Problema> Segundo o texto sobre o Parque Bruno Covas, quanto o grupo de empresários investiu na obra?

Trecho do documento>
-------

“Esse caminho era conhecido como ‘Faixa de Gaza’. Sempre foi abandonado, perigoso. Agora, venho andar de bicicleta três vezes por semana aqui”, diz o músico e ex-apresentador Luiz Thunderbird, 61, que na manhã do último dia 4 pedalava pelo futuro Parque Bruno Covas, na altura do Panamby. A inauguração está marcada para junho, mas eventuais interessados — como o carismático “Thunder” — já podem frequentar a nova área de lazer da cidade, ainda com obras em curso.
O parque terá aproximadamente 650 000 metros quadrados (ou 40% do Ibirapuera) e ocupará a margem oeste do Rio Pinheiros (o lado do Morumbi) entre as pontes João Dias e Cidade Jardim. Um segundo trecho, até a ponte do Jaguaré, deve ficar pronto no fim do ano. Tudo feito só com dinheiro privado: 58 milhões de reais, investidos por um grupo de empresários com negócios na região, que vai explorá-lo até 2025. Na prática, claro, a ideia só se tornou viável graças ao projeto de 2,8 bilhões de reais de despoluição do rio, que saneou 558 000 imóveis na bacia do Pinheiros nos últimos dois anos e meio. Ou seja, 1,5 milhão de pessoas, o equivalente à população de Porto Alegre, deixou de despejar esgoto em suas águas, cuja mudança no aspecto — e no cheiro — é evidente.

-------

Registros armazenados
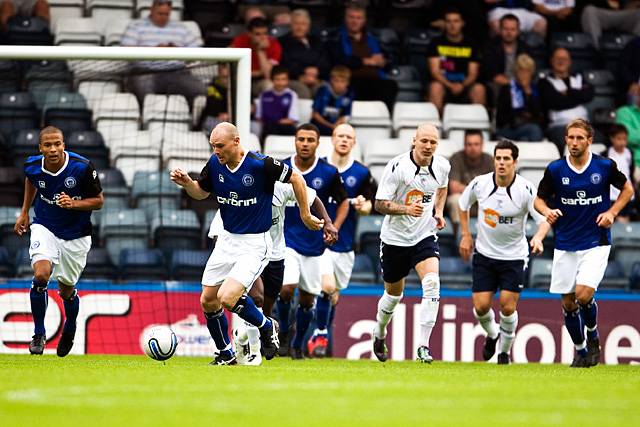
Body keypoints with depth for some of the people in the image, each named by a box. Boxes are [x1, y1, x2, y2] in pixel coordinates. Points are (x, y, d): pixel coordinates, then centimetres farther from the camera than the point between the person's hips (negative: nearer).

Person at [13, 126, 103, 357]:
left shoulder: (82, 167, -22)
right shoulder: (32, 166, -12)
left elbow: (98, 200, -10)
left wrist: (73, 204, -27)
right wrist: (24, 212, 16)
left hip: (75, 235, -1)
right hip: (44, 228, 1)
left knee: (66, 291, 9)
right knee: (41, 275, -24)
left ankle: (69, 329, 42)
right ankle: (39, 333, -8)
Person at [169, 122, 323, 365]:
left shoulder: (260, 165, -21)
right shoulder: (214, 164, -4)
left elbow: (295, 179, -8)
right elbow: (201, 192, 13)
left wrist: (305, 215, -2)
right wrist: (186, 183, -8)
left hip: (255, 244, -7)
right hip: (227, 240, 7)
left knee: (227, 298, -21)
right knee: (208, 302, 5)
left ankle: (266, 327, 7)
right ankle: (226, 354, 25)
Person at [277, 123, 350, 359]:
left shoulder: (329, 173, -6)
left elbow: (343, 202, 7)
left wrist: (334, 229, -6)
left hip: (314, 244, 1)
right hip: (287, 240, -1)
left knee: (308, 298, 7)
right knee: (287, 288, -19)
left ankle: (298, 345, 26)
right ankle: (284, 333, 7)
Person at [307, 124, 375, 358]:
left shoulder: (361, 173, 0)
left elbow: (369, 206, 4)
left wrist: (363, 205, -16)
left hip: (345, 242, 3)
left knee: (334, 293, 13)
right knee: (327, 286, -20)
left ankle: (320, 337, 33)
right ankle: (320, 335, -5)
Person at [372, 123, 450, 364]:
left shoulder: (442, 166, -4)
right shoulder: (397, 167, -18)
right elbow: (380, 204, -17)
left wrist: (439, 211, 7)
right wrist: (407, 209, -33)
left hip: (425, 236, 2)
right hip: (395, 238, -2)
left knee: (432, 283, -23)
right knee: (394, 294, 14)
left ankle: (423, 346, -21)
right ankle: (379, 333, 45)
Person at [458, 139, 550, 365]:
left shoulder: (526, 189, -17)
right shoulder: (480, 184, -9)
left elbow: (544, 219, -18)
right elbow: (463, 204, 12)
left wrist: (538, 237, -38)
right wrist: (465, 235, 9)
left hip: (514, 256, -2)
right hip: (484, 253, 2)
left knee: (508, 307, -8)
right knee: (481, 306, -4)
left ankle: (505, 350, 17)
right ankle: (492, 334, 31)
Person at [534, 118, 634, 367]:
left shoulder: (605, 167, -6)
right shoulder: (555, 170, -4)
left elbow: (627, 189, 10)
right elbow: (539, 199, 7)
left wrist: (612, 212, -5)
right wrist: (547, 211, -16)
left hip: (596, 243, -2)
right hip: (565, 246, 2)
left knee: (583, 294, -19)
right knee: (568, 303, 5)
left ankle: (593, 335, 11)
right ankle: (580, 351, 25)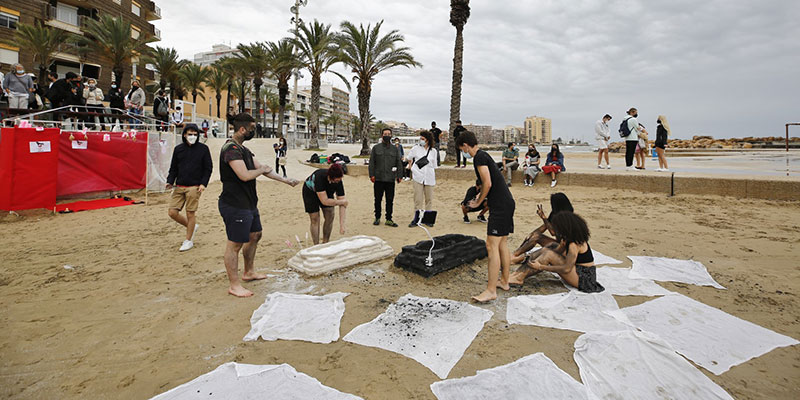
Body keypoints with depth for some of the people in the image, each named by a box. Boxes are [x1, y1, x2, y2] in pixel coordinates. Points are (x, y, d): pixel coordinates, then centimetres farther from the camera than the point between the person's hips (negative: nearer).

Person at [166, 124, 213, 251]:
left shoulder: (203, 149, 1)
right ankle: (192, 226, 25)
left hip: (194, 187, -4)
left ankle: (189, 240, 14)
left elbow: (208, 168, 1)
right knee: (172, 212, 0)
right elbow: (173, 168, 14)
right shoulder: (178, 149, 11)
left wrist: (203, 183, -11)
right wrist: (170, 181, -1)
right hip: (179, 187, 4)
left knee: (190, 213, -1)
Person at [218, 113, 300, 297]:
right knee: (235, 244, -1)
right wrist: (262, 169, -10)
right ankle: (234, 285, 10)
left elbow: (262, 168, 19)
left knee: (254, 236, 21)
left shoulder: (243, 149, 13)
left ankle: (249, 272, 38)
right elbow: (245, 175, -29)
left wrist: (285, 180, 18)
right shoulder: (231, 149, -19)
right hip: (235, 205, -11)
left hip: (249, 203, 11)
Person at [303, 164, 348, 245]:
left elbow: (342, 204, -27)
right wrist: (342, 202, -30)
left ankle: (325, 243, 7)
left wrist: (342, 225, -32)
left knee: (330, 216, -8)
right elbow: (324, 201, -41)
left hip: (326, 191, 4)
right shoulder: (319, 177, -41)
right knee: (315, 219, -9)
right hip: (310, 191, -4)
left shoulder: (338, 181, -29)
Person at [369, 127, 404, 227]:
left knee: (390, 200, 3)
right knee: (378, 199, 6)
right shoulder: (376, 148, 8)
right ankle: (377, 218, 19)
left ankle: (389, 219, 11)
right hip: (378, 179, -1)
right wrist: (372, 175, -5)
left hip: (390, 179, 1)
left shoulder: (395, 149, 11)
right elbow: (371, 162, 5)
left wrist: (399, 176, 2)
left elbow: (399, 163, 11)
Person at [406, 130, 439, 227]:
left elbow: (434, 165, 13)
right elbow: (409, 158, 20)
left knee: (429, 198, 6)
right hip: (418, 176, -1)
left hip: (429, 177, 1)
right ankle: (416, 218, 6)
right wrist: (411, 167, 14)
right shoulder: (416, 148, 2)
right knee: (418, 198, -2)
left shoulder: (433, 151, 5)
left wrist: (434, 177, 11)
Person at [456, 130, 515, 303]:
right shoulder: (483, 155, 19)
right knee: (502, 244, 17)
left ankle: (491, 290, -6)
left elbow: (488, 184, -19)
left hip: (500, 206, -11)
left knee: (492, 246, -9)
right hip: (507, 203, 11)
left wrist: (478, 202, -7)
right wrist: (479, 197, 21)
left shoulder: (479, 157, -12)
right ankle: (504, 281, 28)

-------

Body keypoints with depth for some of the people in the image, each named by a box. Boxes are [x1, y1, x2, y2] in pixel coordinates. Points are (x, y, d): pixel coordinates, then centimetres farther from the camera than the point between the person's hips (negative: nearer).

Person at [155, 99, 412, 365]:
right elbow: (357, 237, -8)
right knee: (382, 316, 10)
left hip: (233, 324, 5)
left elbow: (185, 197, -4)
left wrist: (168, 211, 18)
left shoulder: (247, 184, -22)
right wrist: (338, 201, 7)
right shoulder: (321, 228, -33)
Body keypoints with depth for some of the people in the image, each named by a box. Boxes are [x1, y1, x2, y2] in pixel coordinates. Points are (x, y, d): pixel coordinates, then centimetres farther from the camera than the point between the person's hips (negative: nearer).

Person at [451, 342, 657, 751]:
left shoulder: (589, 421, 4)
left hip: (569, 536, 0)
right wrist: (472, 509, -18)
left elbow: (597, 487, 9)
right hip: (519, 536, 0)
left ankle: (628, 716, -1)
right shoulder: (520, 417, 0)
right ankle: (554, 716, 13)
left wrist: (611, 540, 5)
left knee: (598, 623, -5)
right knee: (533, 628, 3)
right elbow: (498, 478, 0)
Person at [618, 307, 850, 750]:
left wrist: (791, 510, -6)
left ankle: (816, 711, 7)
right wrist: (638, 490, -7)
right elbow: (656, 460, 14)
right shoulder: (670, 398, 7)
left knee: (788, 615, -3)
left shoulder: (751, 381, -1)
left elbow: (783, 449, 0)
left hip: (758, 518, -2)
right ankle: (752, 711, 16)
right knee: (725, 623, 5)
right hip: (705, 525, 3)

-------

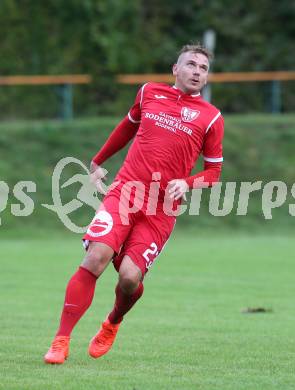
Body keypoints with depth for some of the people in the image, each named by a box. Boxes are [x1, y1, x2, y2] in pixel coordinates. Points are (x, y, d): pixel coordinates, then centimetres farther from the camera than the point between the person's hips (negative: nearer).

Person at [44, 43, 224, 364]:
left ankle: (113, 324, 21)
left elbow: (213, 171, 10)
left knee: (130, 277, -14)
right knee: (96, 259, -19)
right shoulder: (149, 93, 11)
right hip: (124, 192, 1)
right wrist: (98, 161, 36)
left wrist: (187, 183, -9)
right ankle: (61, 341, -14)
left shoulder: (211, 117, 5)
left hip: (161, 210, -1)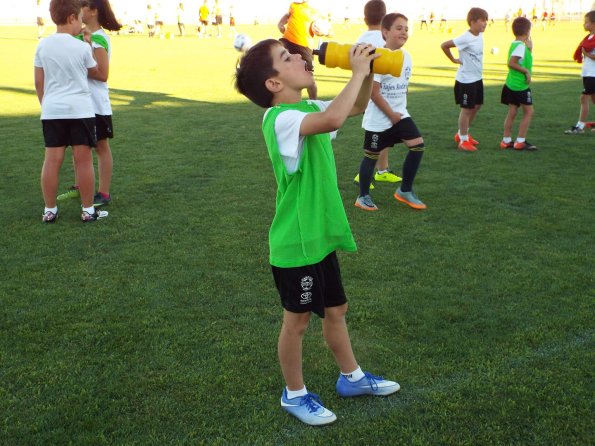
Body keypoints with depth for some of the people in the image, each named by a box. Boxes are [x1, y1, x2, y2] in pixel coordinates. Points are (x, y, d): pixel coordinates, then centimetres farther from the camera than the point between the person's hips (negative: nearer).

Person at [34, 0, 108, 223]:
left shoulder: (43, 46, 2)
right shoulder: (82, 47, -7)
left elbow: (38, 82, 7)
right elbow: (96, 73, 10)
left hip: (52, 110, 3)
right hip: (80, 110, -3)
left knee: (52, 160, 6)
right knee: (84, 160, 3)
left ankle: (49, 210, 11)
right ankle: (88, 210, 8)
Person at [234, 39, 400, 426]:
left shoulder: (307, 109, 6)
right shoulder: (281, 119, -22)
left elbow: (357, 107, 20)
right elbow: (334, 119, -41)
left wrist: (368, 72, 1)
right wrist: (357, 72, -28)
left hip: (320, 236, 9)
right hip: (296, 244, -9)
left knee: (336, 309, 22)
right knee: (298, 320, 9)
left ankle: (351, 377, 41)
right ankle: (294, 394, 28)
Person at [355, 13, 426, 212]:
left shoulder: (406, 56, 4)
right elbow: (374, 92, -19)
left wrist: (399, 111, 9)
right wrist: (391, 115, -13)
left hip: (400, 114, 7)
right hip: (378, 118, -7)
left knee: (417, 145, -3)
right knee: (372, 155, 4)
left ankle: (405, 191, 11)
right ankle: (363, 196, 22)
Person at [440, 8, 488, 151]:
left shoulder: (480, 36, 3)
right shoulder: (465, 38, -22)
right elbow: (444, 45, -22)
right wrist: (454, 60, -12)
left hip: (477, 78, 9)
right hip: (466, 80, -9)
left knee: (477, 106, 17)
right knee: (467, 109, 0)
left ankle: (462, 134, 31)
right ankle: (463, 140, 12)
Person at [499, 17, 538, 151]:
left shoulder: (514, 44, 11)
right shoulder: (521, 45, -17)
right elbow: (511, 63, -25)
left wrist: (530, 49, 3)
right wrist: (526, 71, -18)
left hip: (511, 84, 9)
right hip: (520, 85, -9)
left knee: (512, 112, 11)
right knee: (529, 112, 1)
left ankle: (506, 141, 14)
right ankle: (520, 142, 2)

-------

Resultado da tarefa> 58 milhões de reais.